To understand why Willy Loman would go to such an extreme to preserve his sons’ love, one must realize how poor the father/son relationship was. Willy felt that it was weak enough to warrant him committing suicide. A major problem is that the father/son relationship is bedeviled by guilt. (Bigsby pg. 126) The earliest incident of guilt affecting the relationship is when Biff walks in on Willy and his mistress in Boston. Willy feels guilty for his sin and spends the rest of his life trying to make it up to Biff. (Centola pg. 31) Willy was always the man who knew everything and could do no wrong. Biff immediately lost trust for his father and was heartbroken when he witnessed that his father is not as perfect as he thought. No relationship can be considered functional without trust from all parties involved. Willy feels guilty for his sons’ lack of success. (Centola pg. 31) He knows that he has not raised them to be the best they could be, but he does not want to admit it. He also feels guilty about exaggerating his own accomplishments and encouraging his sons to disregard the law. (Carson pg. 88) Nothing good has come from embellishing success and breaking the law. Biff feels just as guilty because he knows he will never be able to redeem Willy’s meaningless life. (Bigsby pg. 126)

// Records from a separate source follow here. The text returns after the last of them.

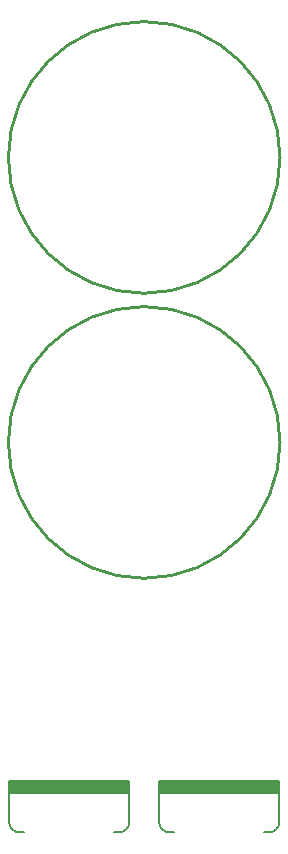
<source format=gto>
G04 Layer_Color=65535*
%FSAX24Y24*%
%MOIN*%
G70*
G01*
G75*
%ADD17C,0.0100*%
%ADD18C,0.0080*%
%ADD19R,0.4000X0.0400*%
D17*
X019528Y044500D02*
G03*
X019528Y044500I-004528J000000D01*
G01*
Y035000D02*
G03*
X019528Y035000I-004528J000000D01*
G01*
D18*
X014150Y022000D02*
G03*
X014500Y022350I000008J000342D01*
G01*
X010500D02*
G03*
X010850Y022000I000342J-000008D01*
G01*
X019150D02*
G03*
X019500Y022350I000008J000342D01*
G01*
X015500D02*
G03*
X015850Y022000I000342J-000008D01*
G01*
X014000Y022000D02*
X014150D01*
X010850D02*
X011000D01*
X014500Y023300D02*
Y023700D01*
X010500D02*
X014500D01*
X010500Y023300D02*
Y023700D01*
Y023300D02*
X014500D01*
Y022350D02*
Y023300D01*
X010500Y022350D02*
Y023300D01*
X019000Y022000D02*
X019150D01*
X015850D02*
X016000D01*
X019500Y023300D02*
Y023700D01*
X015500D02*
X019500D01*
X015500Y023300D02*
Y023700D01*
Y023300D02*
X019500D01*
Y022350D02*
Y023300D01*
X015500Y022350D02*
Y023300D01*
D19*
X012500Y023500D02*
D03*
X017500D02*
D03*
M02*

</source>
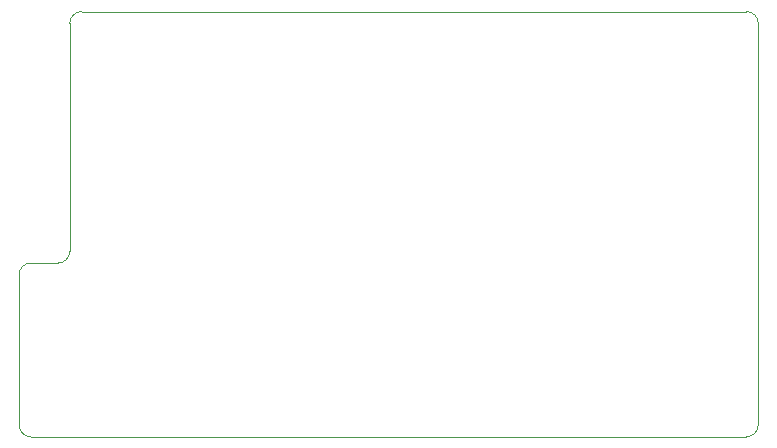
<source format=gbr>
%TF.GenerationSoftware,KiCad,Pcbnew,6.0.11-2627ca5db0~126~ubuntu22.04.1*%
%TF.CreationDate,2024-01-17T10:59:56+01:00*%
%TF.ProjectId,SCART-TO-HD15,53434152-542d-4544-9f2d-484431352e6b,rev?*%
%TF.SameCoordinates,Original*%
%TF.FileFunction,Profile,NP*%
%FSLAX46Y46*%
G04 Gerber Fmt 4.6, Leading zero omitted, Abs format (unit mm)*
G04 Created by KiCad (PCBNEW 6.0.11-2627ca5db0~126~ubuntu22.04.1) date 2024-01-17 10:59:56*
%MOMM*%
%LPD*%
G01*
G04 APERTURE LIST*
%TA.AperFunction,Profile*%
%ADD10C,0.100000*%
%TD*%
G04 APERTURE END LIST*
D10*
X166292893Y-74000000D02*
X166292893Y-108000000D01*
X103707107Y-108000000D02*
X103707107Y-95292893D01*
X109000000Y-73000000D02*
G75*
G03*
X108000000Y-74000000I0J-1000000D01*
G01*
X103707100Y-108000000D02*
G75*
G03*
X104707107Y-109000000I1000000J0D01*
G01*
X104707107Y-94292907D02*
G75*
G03*
X103707107Y-95292893I-7J-999993D01*
G01*
X104707107Y-94292893D02*
X107000000Y-94292893D01*
X109000000Y-73000000D02*
X165292893Y-73000000D01*
X165292893Y-109000000D02*
X104707107Y-109000000D01*
X108000000Y-93292893D02*
X108000000Y-74000000D01*
X165292893Y-108999993D02*
G75*
G03*
X166292893Y-108000000I7J999993D01*
G01*
X166292900Y-74000000D02*
G75*
G03*
X165292893Y-73000000I-1000000J0D01*
G01*
X107000000Y-94292900D02*
G75*
G03*
X108000000Y-93292893I0J1000000D01*
G01*
M02*

</source>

The father/son relationship in Arthur Miller’s Death of a Salesman leads to the downfall of the Loman family. Willy tried so hard for such a long time to be the perfect father but did not have much success. Willy’s failure to come to terms with his own father cripples him in his ability to be a father in his turn. (Carson pg. 92) Once Willy knows that he has his sons’ love, he is immediately over whelmed. He commits suicide to make sure he never loses his sons’ love and to help them. Willy’s definition of success also leads to the suicide because he believes that insurance money will help make Biff and Happy successful. Willy’s quick exit leaves the Linda, Biff, and Happy forever devastated.